Rights groups urge no censored Google search app for China
More than a dozen human rights organisations respond to reports Google is planning to return to the giant Asian market
More than a dozen human rights groups have sent a letter to Google urging the company not to proceed with plans to provide a censored version of its internet search service in China.
The joint letter, dated Tuesday, describes Google’s search engine app for China, currently under development and code-named “Dragonfly” as representing an “alarming capitulation” on human rights.
Amnesty International, Human Rights Watch and Reporters Without Borders are among the signatories to the letter, which calls on CEO Sundar Pichai to explain what Google is doing to safeguard mainland users from Chinese government censorship and surveillance.

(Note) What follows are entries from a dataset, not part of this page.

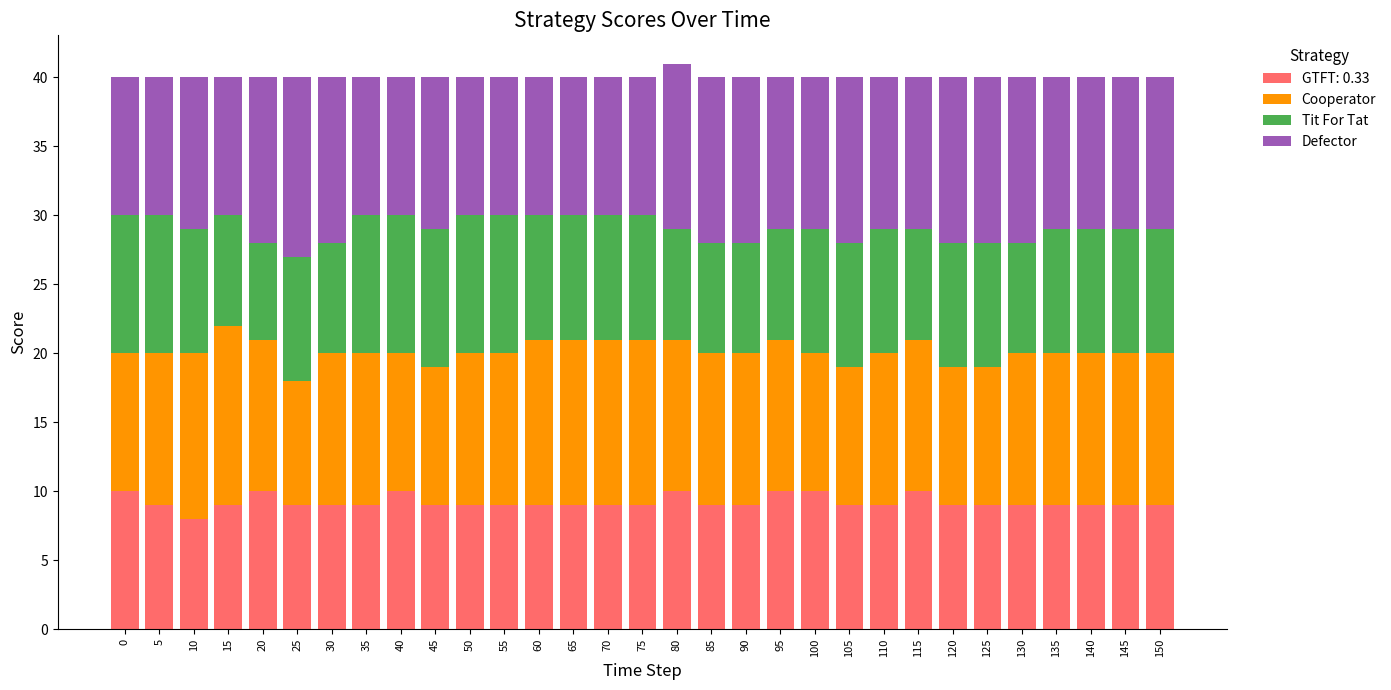

What is the sum of all GTFT: 0.33 values?

285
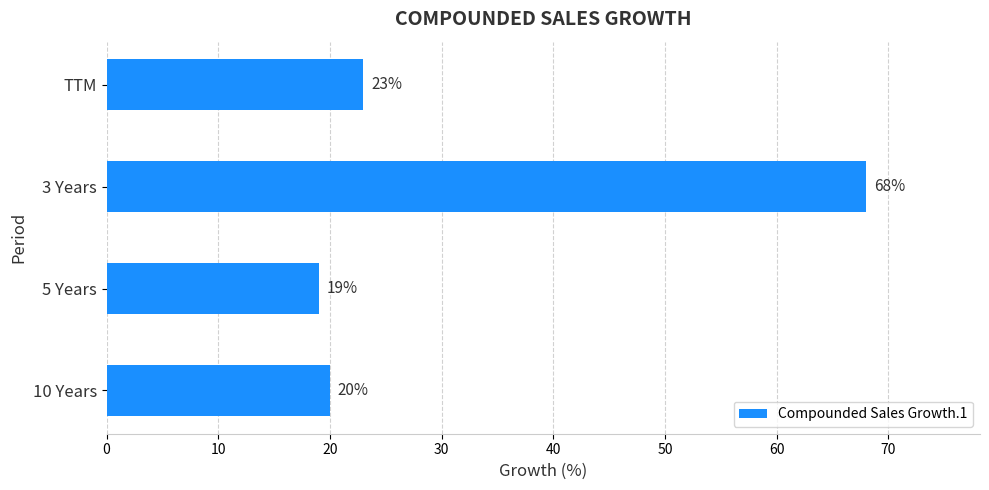

What is the maximum value shown in the chart?

68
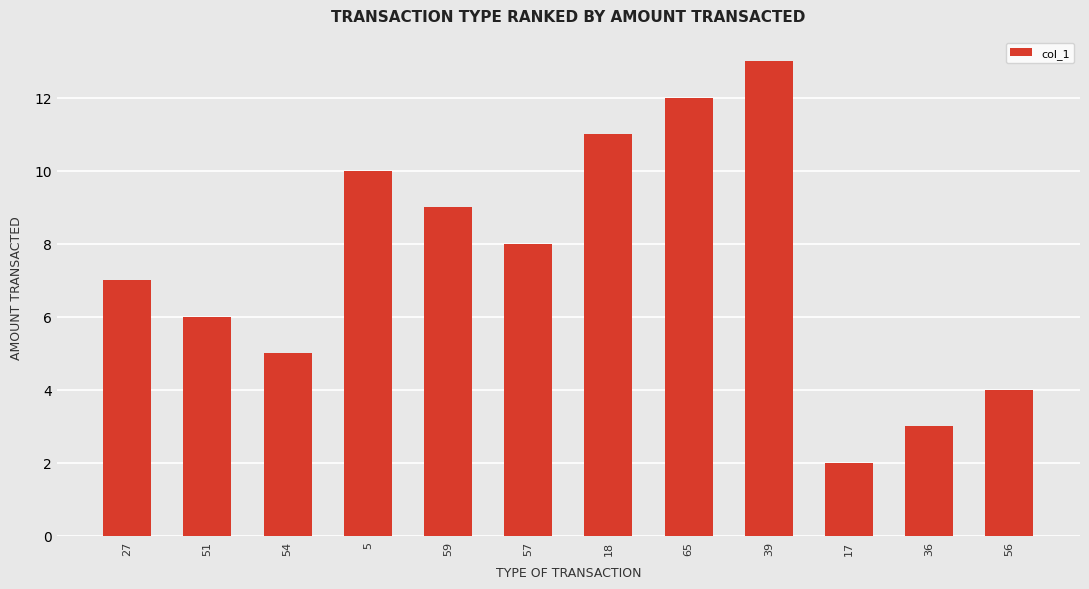

Reading left to right, transcribe all the data shown in this chart.

7	6	5	10	9	8	11	12	13	2	3	4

“The Chinese government extensively violates the rights to freedom of expression and privacy. By accommodating the Chinese authorities’ repression of dissent, Google would be actively participating in those violations for millions of internet users in China,” the letter said.
Google exited the Chinese search market in 2010 .
The letter points out that China’s controls over the internet have only strengthened since then amid an overall crackdown on civil liberties and freedom of expression.
“It is difficult to see how Google would currently be able to relaunch a search engine service in China in a way that would be compatible with the company’s human rights responsibilities under international standards, or its own commitments,” the letter said.
Earlier this month more than a thousand Google employees signed their own letter protesting against the company’s secretive plan to build a search engine that would comply with Chinese censorship. The letter called on executives to review ethics and transparency at the company.
According to online news site The Intercept, Google’s custom Android app will automatically filter out sites blocked by China’s so-called Great Firewall.
Google co-founder Sergey Brin was born in the Soviet Union in 1973 and lived there until age six when his family fled. He has said his experience with a repressive regime shaped his and the company’s views.
Pichai, who became CEO in 2015 when Google became part of parent company Alphabet, has said he wanted Google to be in China serving Chinese users.
In December, Google announced it was opening an artificial intelligence lab in Beijing and in June Google invested US$550 million in JD.com, a Chinese e-commerce platform that is second only to Alibaba in the country.
Alibaba owns South China Morning Post.
Google and JD.com announced they would collaborate on retail solutions around the world without mentioning China, where Google services, including Gmail and YouTube, are blocked.
It was unclear whether Google had taken receipt of the letter but, in statement earlier this month, the company said: “We provide a number of mobile apps in China, such as Google Translate and Files Go, help Chinese developers, and have made significant investments in Chinese companies like JD.com.
“But we don’t comment on speculation about future plans,” the statement said.